Dmb,

Although RMP has stated Static Quality "refers to anything that can be 
conceptualized," I don't think static quality is based on concepts alone.  
Appearances are built on patterns of perception as much as concepts.   It 
boggles the mind, but one picks out a tree, or automobile, as much from 
recognizing a visual pattern.  

Marsha 


On Oct 11, 2011, at 4:02 PM, david buchanan wrote:

> 
> dmb says:
> Please notice what they are saying about "reality" with the glasses off. The 
> pre-intellectual reality is what James calls feeling, sensation, a collective 
> name for all these sensible natures, just what appears. It makes sense that 
> Suzuki would this pre-conceptual experience 'no-mind'. Now compare this 
> sensory flux as reality with the basic problem of appearance and reality. An 
> encyclopedia article begins by saying "the chief question raised by the 
> distinction is epistemological: How can people know the nature of reality 
> when all that people have immediate access to are appearances?"
> 
> 
> The MOQ does not fall into this trap because, as you just saw, the reality 
> described by Pirisg, James and Buddhism is the appearances to which we have 
> immediate access.
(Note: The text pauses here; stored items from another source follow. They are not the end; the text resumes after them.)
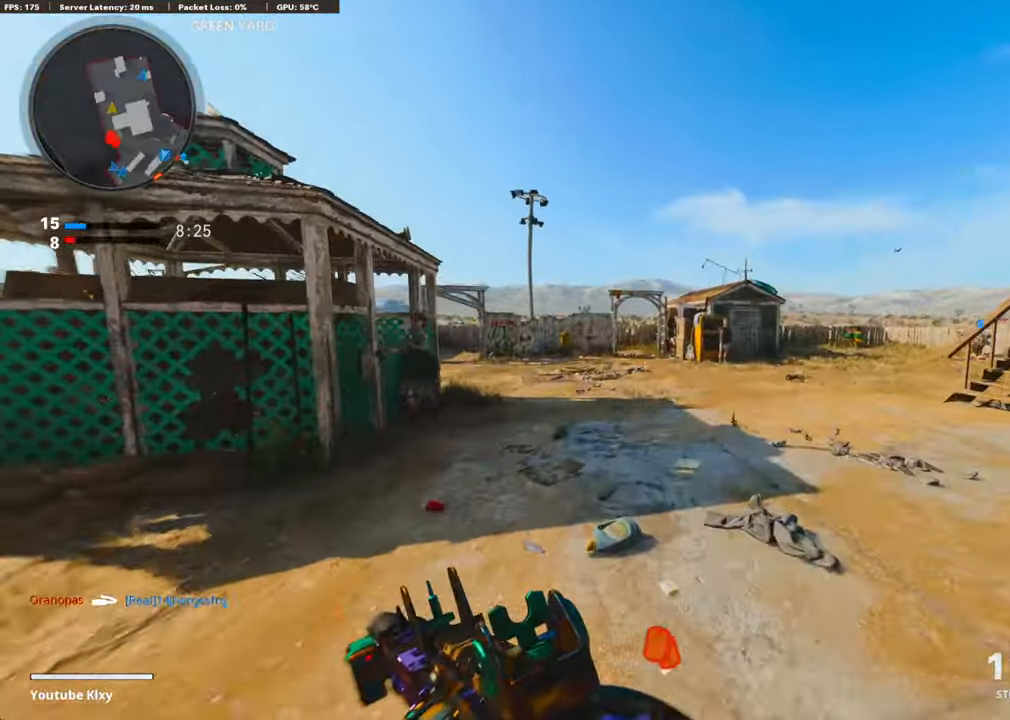
{"buttons": [], "left_stick": "up", "right_stick": "left", "events": []}
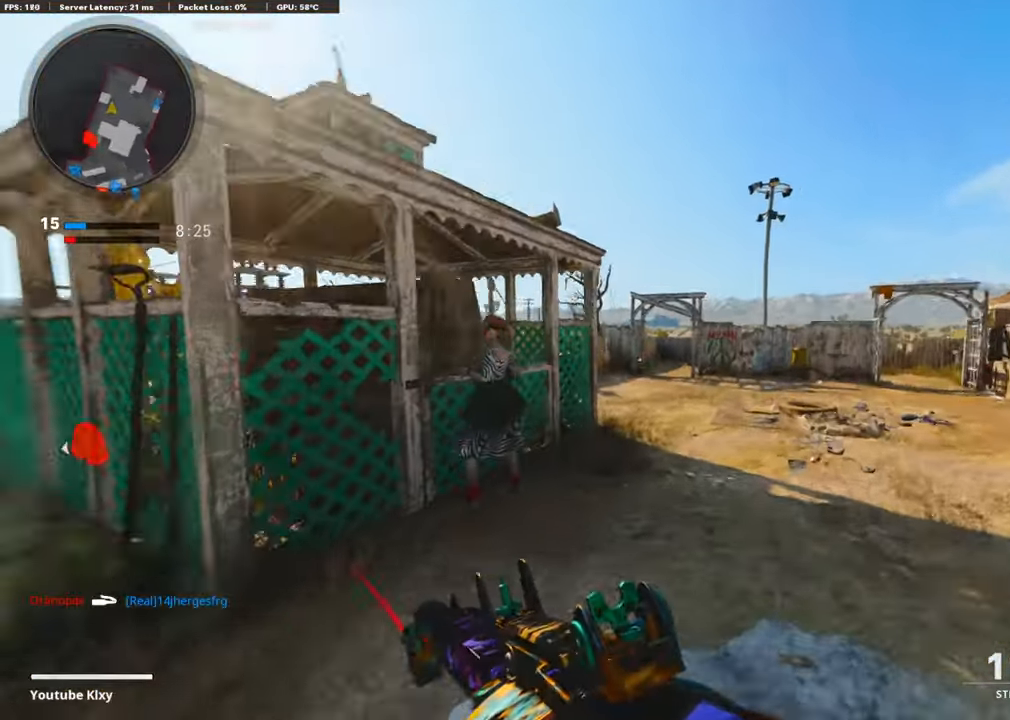
{"buttons": [], "left_stick": "up", "right_stick": "center", "events": [[80, "R3", "down"], [362, "R3", "up"], [442, "right_stick", "center"]]}
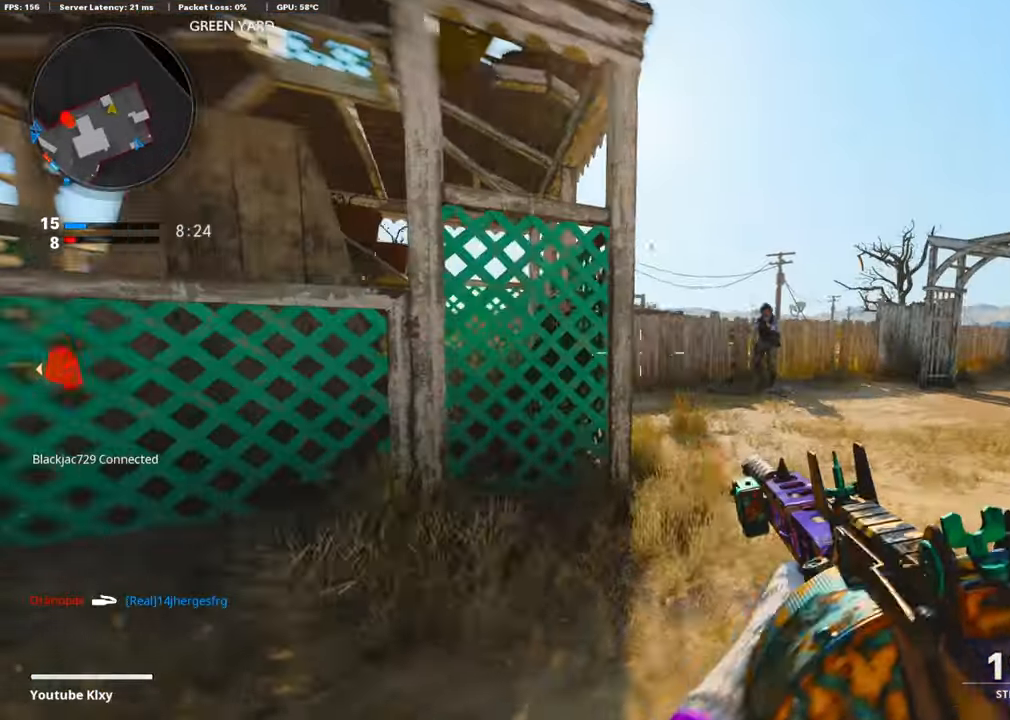
{"buttons": ["R1"], "left_stick": "up-right", "right_stick": "right", "events": [[101, "left_stick", "up-right"], [302, "R1", "down"], [362, "right_stick", "up"], [423, "right_stick", "right"]]}
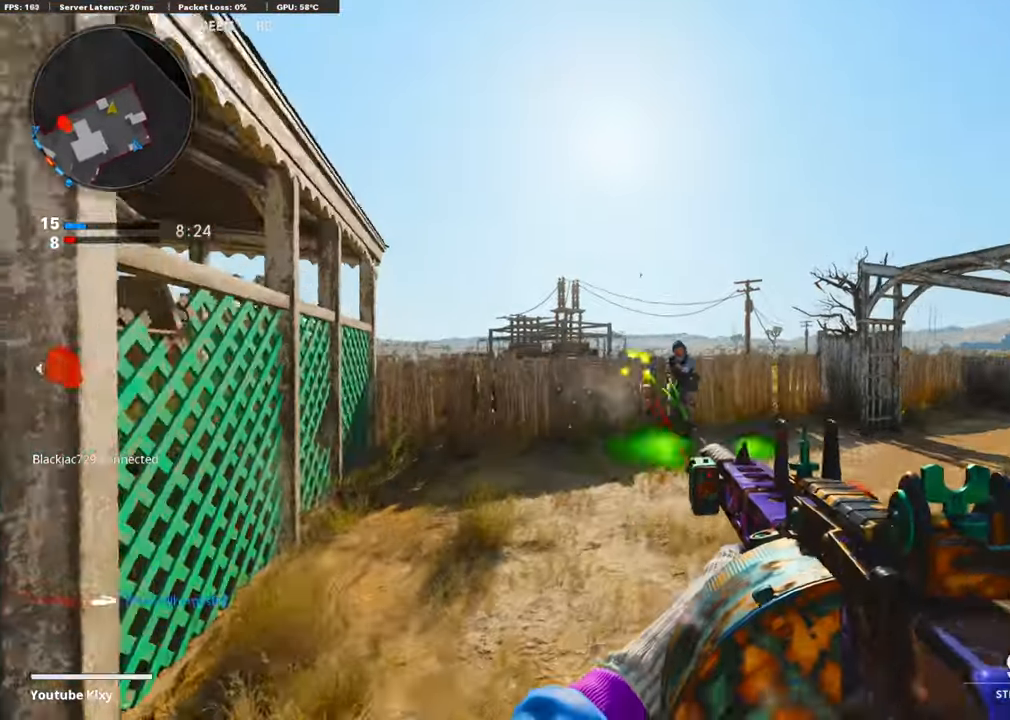
{"buttons": [], "left_stick": "down-left", "right_stick": "left", "events": [[40, "right_stick", "center"], [141, "left_stick", "center"], [181, "right_stick", "down-right"], [201, "left_stick", "down"], [342, "left_stick", "down-left"], [342, "right_stick", "center"], [422, "R1", "up"], [482, "right_stick", "left"]]}
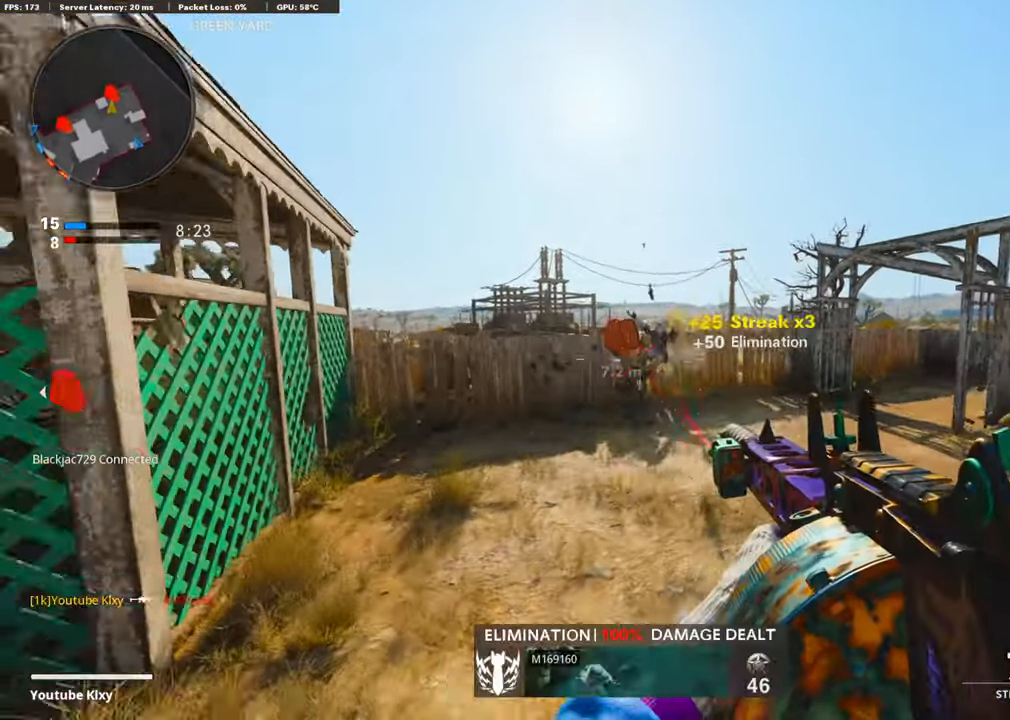
{"buttons": [], "left_stick": "up-left", "right_stick": "center", "events": [[160, "left_stick", "up-left"], [201, "L3", "down"], [302, "right_stick", "center"], [342, "L3", "up"]]}
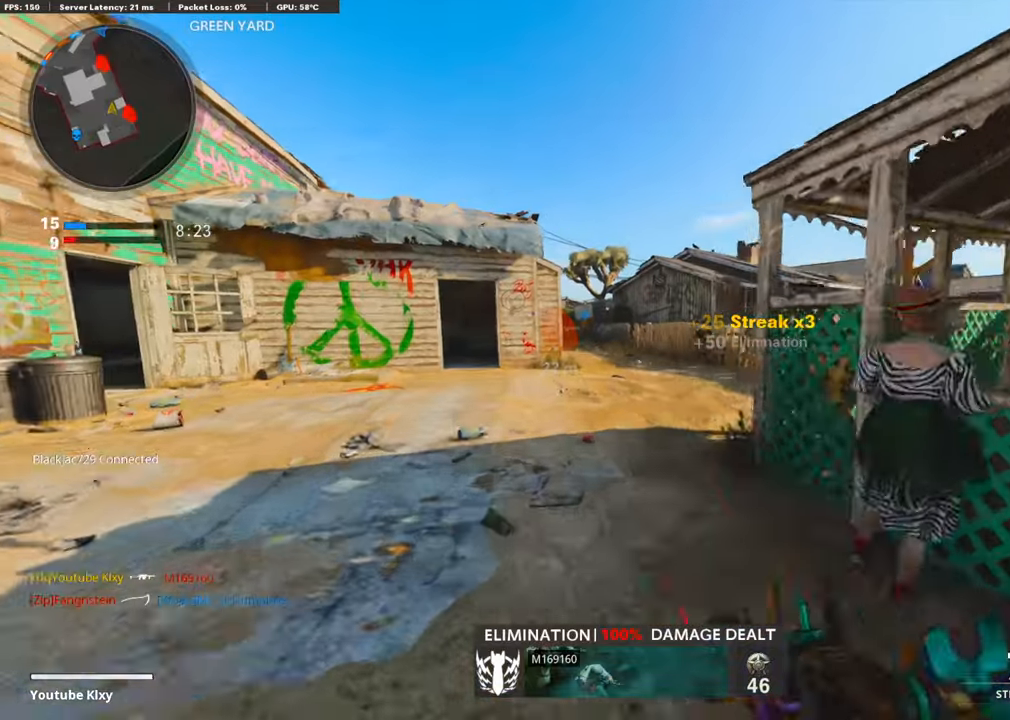
{"buttons": ["CROSS"], "left_stick": "up", "right_stick": "up", "events": [[40, "left_stick", "up"], [180, "right_stick", "up"], [382, "CROSS", "down"]]}
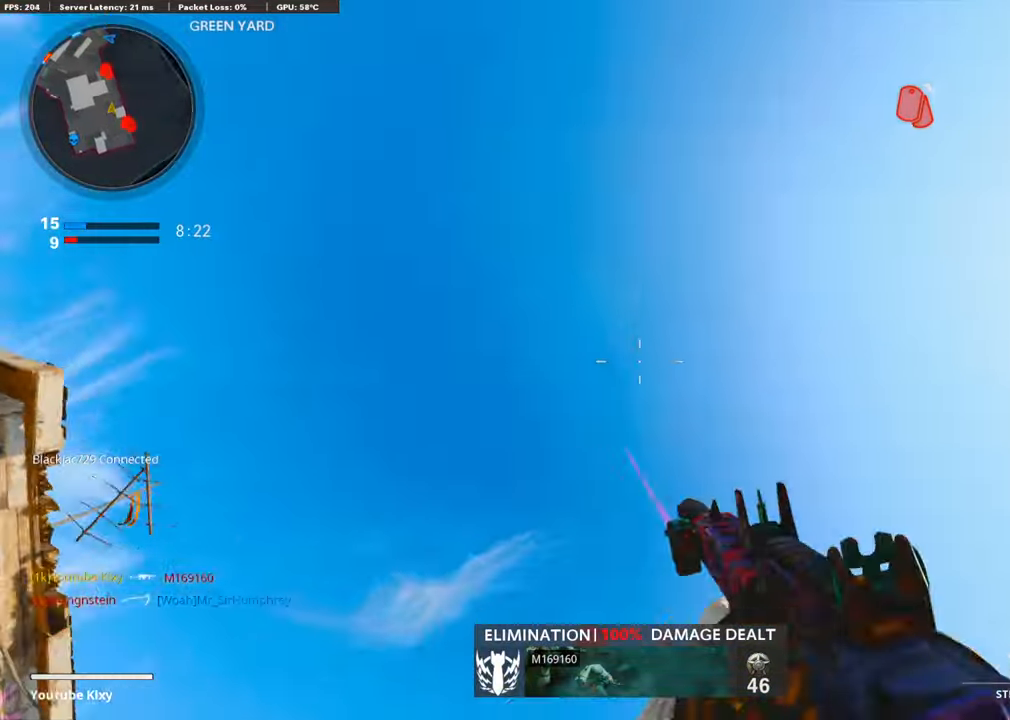
{"buttons": ["R3"], "left_stick": "up-right", "right_stick": "down-left", "events": [[60, "right_stick", "center"], [80, "CROSS", "up"], [181, "R3", "down"], [221, "right_stick", "down-left"], [483, "left_stick", "up-right"]]}
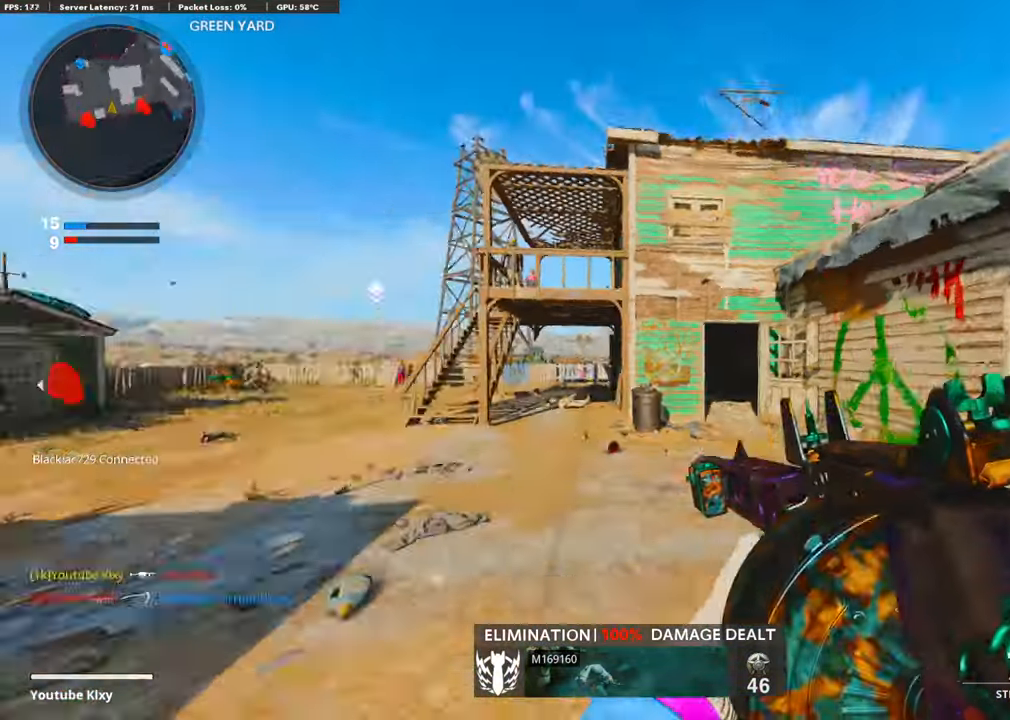
{"buttons": [], "left_stick": "down-right", "right_stick": "center", "events": [[60, "R3", "up"], [100, "left_stick", "down-right"], [100, "right_stick", "center"], [321, "right_stick", "left"], [362, "CROSS", "down"], [382, "right_stick", "center"], [482, "CROSS", "up"]]}
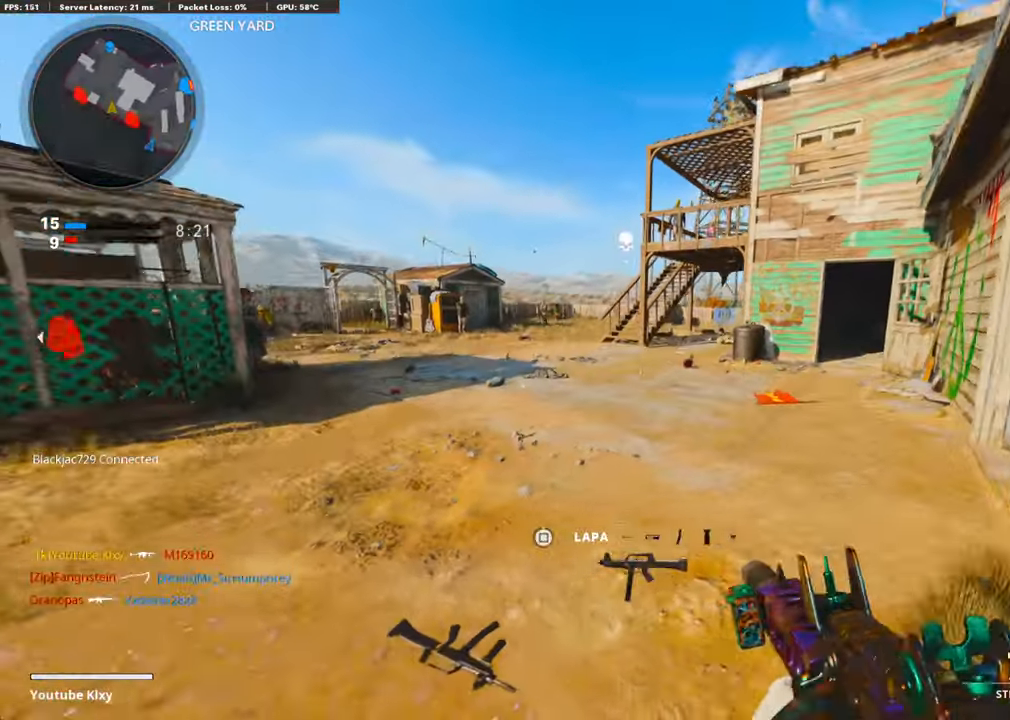
{"buttons": [], "left_stick": "up-right", "right_stick": "right", "events": [[402, "right_stick", "right"], [463, "left_stick", "up-right"]]}
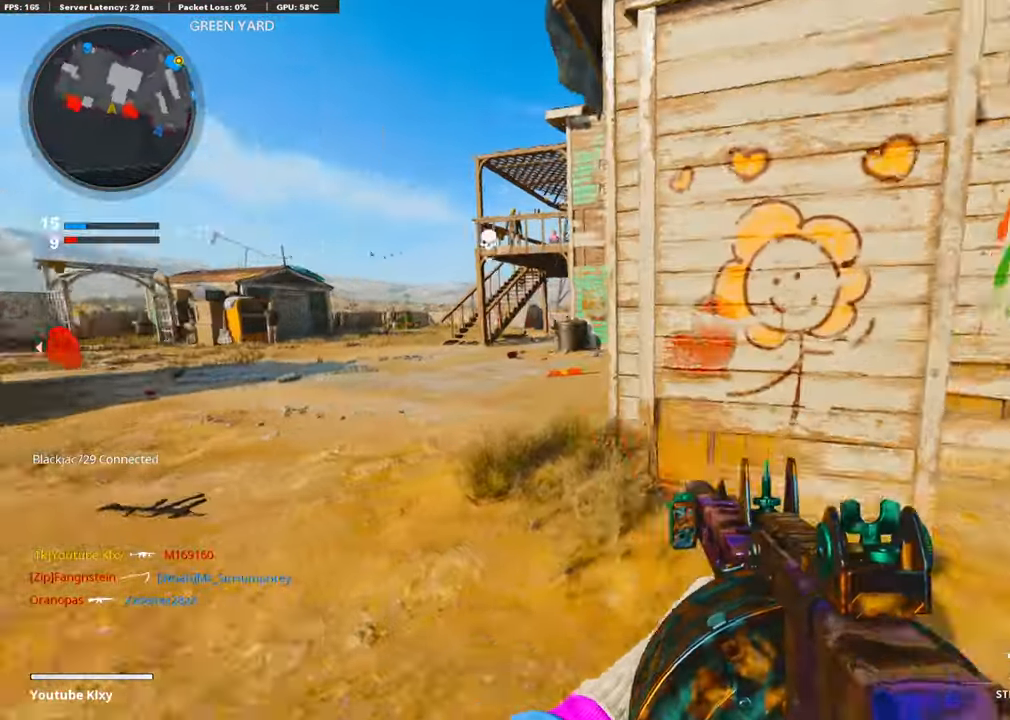
{"buttons": [], "left_stick": "left", "right_stick": "left", "events": [[60, "L3", "down"], [161, "right_stick", "center"], [201, "SQUARE", "down"], [261, "L3", "up"], [261, "left_stick", "up"], [281, "SQUARE", "up"], [301, "right_stick", "left"], [362, "left_stick", "left"]]}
From this point of view, there is no "reality" more real 
> than "just what appears". The encyclopedia says "responses to the question 
> fall into one of three classes: Those that argue that observers are 
> unavoidably "cut off" from reality, those that argue that there is some way 
> of "getting at" reality through the appearances, and those that reject the 
> distinction." The MOQ takes the latter view; it rejects the distinction. The 
> MOQ makes a different distinction, a distinction between concepts and 
> empirical reality not between appearance and reality.
> 
> 
> Think of it this way. The traditional distinction between appearance and 
> reality is a distinction between empirical or phenomenal reality and that 
> world of experience is contrasted with some kind of trans-experiential 
> reality, a reality beyond what we can experience. For Plato this would be the 
> world of Forms, for Kant this would be the world of things-in-themselves, for 
> scientific materialism this would be "objective" reality. But the radical 
> empiricist does not allow any such extra-empirical realities. Reality is 
> limited to that which can be known in experience so that, in effect, 
> appearance IS reality.
> 
> 
> That is why we can NOT rightly take the MOQ to be making any claims about 
> that one true account of The-Way-Things-Really-Are. The appearance-reality 
> distinction presupposes an objective Way-Things-Really-Are to which 
> subjective philosophical systems should try to conform. But the MOQ's central 
> distinction does NOT make that pre-supposition. In fact, Pirsig and James 
> both explicitly attack and reject SOM as their starting point and their 
> distinction between concepts and reality is built on the lot where SOM used 
> to stand before they knocked it down.